Panel agrees on park land use

Blandair list includes play areas, pavilions, preserve

Sports fields' placement at issue

Nature center proposal raises some questions

April 16, 2003|By Jamie Smith Hopkins | Jamie Smith Hopkins,SUN STAFF

A group of Howard County residents broadly agreed last night on the best uses for Blandair, the 300-acre wilderness in the core of Columbia.

The citizens committee, which is planning the park-to-be, voted unanimously to include space for athletic fields, picnic areas, pavilions, forest and wetland preserves, trails, a children's garden, nature center and playground, and to retain a buffer of land around a cluster of historic buildings.

The Blandair Committee also agreed that access should be provided to both sides of the park from Route 175 and that a portion of Oakland Mills Road should be closed as it runs through the south end of the park so that drivers won't cut through.

Members still need to discuss sizes, numbers and locations for the various uses, a point of some contention. Some on the group have proposed that -- in fairness to the many surrounding neighbors -- the sports fields be evenly spaced between the south and north sides of the park, which is split by Route 175. Others believe the north side should be an area for quiet, passive uses.

But committee members have already jumped a major hurdle by agreeing on the mix they want to see on the expansive property. Their vote came so quickly last night -- after months of discussion -- that they seemed to surprise themselves.
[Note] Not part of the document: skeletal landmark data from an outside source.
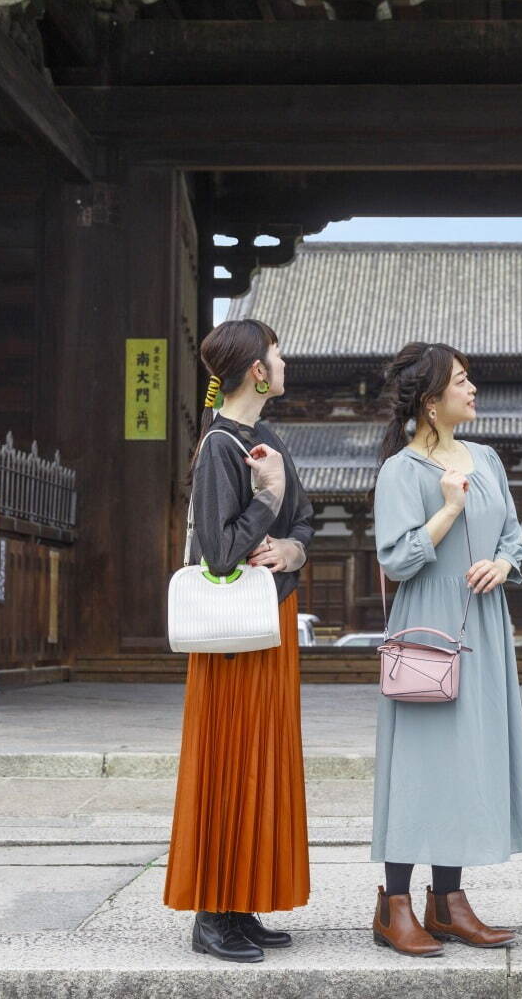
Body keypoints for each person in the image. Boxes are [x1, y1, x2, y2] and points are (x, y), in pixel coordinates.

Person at [368, 341, 522, 958]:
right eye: (462, 381)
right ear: (431, 401)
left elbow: (516, 539)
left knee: (468, 761)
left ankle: (449, 901)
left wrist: (502, 563)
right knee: (418, 764)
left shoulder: (487, 457)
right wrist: (448, 510)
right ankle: (395, 905)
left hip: (483, 626)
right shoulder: (400, 471)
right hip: (427, 629)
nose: (473, 389)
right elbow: (398, 558)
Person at [163, 318, 314, 963]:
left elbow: (305, 516)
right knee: (229, 760)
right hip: (233, 634)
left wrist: (292, 545)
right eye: (276, 354)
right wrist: (267, 499)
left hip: (270, 619)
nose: (283, 362)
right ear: (257, 370)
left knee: (260, 759)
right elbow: (220, 554)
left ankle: (242, 902)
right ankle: (212, 915)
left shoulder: (266, 436)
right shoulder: (220, 445)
"I can't believe that," exclaimed Gary J. Arthur, county director of recreation and parks, who is a moderator at committee meetings. "That's very good."
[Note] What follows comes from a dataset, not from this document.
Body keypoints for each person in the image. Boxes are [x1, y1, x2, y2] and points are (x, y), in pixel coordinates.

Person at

The Blandair estate has generated intense interest because it offers the tantalizing prospect of a huge, clean slate in a central place. Sports teams desperate for more playing fields, naturalists equally eager to see untouched land and neighbors concerned about extra traffic and lights have all weighed in on how they would like to see the Columbia property used.

Committee members agreed that the task is weighty.

"There will be no other major park in the middle of Howard County," said Bob Moon, an architect who sits on the panel.

Three groups within the Blandair Committee had earlier presented ideas for the park, and the members voted last night to include everything that appeared in at least two of those three plans. They could add to their list at later meetings.

Among other suggestions, the group focusing on historic preservation had recommended against constructing anything new on a third of the farm -- land surrounding its 19th-century mansion and outbuildings -- unless it adds to the goal of historic and cultural interpretation. The buildings lie to the north of Route 175.

The committee's active recreation group suggested that eight sports fields be evenly split between the property's south and north sides, buffered from neighborhoods by trees, berms and other greenery. Members also proposed pavilions and playgrounds on both sides; a skate park on the south side; a multipurpose building nearby where basketball and volleyball players could practice; and a dog park on the north side.

The group focusing on environmental issues proposed a children's garden meant for play; a working garden where high schoole students could learn entrepreneurial skills; a small amphitheater for music, plays and speeches; an Outward Bound course to teach teamwork, along with dorms to house people overnight; and a nature center to educate people about the environment.

The environmental group also suggested that the county team with the National Audubon Society, which wants to open 1,000 nature education centers across the country by 2020, including one in Howard County.

That idea raised some questions last night because the Howard County Conservancy is building an environmental education center in Woodstock and the county is hoping to build a nature center in west Columbia. Some wondered if Blandair needed a center of its own.

But Jim Eacker, a committee member who also is on the conservancy's board, said there is room for more than one facility in Howard County.

"A nature center can be a lot of different things," he said.